**Extracted page text data**
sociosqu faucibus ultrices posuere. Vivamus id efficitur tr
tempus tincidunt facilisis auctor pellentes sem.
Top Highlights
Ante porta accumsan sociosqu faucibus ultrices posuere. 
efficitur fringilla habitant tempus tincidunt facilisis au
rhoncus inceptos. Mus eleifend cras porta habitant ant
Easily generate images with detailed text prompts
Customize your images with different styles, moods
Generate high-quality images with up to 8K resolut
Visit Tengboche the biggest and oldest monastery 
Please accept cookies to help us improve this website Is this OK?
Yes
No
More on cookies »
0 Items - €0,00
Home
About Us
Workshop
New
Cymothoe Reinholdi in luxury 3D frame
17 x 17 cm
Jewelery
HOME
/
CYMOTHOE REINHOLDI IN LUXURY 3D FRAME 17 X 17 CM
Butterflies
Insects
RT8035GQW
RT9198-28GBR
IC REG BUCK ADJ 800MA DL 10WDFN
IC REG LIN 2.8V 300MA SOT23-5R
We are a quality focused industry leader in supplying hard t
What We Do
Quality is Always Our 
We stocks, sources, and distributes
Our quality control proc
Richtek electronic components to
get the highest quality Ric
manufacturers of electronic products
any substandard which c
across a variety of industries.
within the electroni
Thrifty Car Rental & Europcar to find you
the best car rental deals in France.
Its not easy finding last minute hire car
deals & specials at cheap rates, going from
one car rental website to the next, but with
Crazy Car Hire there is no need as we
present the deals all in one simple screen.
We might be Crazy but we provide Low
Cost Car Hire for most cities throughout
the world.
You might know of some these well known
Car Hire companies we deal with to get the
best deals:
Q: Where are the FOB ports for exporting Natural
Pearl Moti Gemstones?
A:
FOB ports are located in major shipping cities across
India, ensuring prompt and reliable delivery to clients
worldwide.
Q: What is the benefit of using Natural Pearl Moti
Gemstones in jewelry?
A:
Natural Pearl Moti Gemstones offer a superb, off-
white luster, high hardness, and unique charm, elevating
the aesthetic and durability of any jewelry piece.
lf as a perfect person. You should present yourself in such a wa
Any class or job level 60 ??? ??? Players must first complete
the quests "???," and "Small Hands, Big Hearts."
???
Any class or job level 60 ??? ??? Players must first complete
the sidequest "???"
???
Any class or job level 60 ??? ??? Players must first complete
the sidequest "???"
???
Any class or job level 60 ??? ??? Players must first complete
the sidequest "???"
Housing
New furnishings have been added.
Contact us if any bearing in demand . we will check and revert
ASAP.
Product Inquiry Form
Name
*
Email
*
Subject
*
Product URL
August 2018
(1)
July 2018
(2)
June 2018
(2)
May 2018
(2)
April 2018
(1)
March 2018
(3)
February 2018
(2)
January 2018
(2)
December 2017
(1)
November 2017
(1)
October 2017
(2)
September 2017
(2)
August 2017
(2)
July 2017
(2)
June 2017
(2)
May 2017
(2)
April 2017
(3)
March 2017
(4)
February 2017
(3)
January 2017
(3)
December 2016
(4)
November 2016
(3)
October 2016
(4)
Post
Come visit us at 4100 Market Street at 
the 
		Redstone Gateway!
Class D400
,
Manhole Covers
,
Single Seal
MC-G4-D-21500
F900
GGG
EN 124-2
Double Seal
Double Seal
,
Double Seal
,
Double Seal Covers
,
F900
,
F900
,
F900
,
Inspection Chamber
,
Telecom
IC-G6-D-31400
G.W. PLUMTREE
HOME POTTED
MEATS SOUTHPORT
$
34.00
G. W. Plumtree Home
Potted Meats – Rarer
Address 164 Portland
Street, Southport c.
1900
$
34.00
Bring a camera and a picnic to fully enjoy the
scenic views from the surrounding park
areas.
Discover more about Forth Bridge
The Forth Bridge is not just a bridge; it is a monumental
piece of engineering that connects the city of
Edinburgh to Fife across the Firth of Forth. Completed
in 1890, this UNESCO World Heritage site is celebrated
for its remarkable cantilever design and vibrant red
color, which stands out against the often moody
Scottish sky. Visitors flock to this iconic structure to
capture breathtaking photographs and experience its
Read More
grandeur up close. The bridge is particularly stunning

**Instruction**
Out of the entries above, write out only the lines between the line holding "Contact us if" and the line holding "G. W. Plumtree Home", inclusive, each exactly as given.

**Task solution**
Contact us if any bearing in demand . we will check and revert
ASAP.
Product Inquiry Form
Name
*
Email
*
Subject
*
Product URL
August 2018
(1)
July 2018
(2)
June 2018
(2)
May 2018
(2)
April 2018
(1)
March 2018
(3)
February 2018
(2)
January 2018
(2)
December 2017
(1)
November 2017
(1)
October 2017
(2)
September 2017
(2)
August 2017
(2)
July 2017
(2)
June 2017
(2)
May 2017
(2)
April 2017
(3)
March 2017
(4)
February 2017
(3)
January 2017
(3)
December 2016
(4)
November 2016
(3)
October 2016
(4)
Post
Come visit us at 4100 Market Street at 
the 
		Redstone Gateway!
Class D400
,
Manhole Covers
,
Single Seal
MC-G4-D-21500
F900
GGG
EN 124-2
Double Seal
Double Seal
,
Double Seal
,
Double Seal Covers
,
F900
,
F900
,
F900
,
Inspection Chamber
,
Telecom
IC-G6-D-31400
G.W. PLUMTREE
HOME POTTED
MEATS SOUTHPORT
$
34.00
G. W. Plumtree Home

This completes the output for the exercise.